§ **WHAT YOU WILL DO**
Go line by line through the entries below and count those containing the string "pour"; give only the count.
* * * *
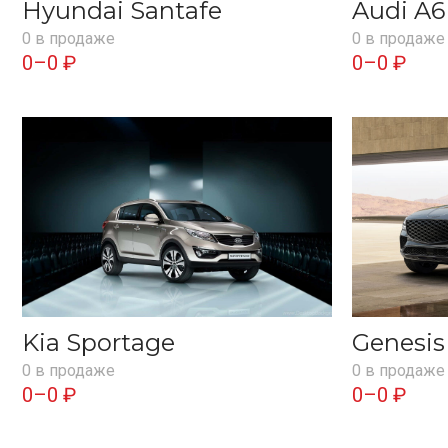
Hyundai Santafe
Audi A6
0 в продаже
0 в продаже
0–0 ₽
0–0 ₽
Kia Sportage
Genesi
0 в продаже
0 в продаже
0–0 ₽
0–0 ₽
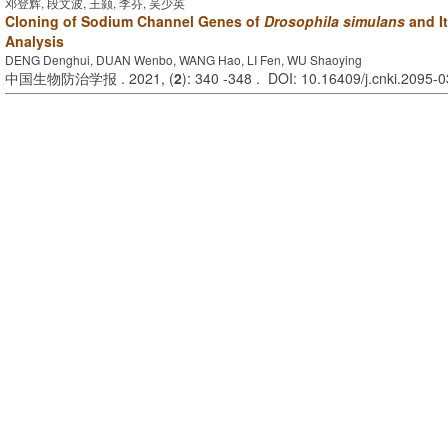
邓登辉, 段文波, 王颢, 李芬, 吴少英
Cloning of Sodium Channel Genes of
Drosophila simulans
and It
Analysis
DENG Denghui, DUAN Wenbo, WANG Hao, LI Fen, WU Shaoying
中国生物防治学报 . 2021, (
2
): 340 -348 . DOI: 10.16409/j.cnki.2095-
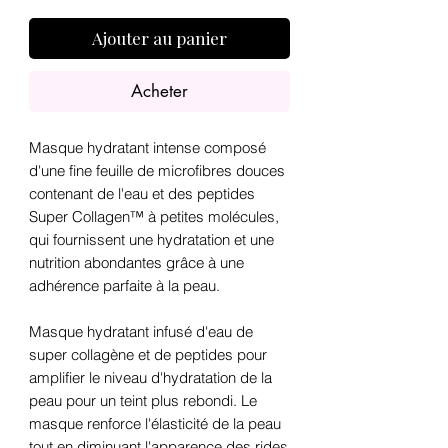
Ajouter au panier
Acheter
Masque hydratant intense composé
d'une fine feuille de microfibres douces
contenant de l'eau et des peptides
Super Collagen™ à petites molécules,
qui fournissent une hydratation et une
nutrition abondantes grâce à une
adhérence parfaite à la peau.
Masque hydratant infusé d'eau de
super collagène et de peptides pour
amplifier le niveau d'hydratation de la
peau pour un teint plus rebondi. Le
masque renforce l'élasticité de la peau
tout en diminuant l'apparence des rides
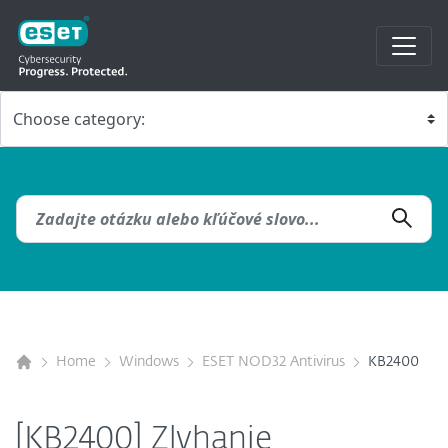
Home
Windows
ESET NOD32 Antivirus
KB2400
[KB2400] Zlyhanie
* * * *
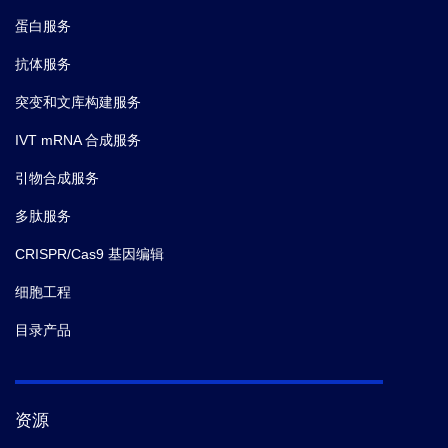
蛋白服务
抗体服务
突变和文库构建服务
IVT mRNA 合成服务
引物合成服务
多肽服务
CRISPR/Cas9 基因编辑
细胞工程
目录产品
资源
* * * *
§ **ANSWER BELOW**
2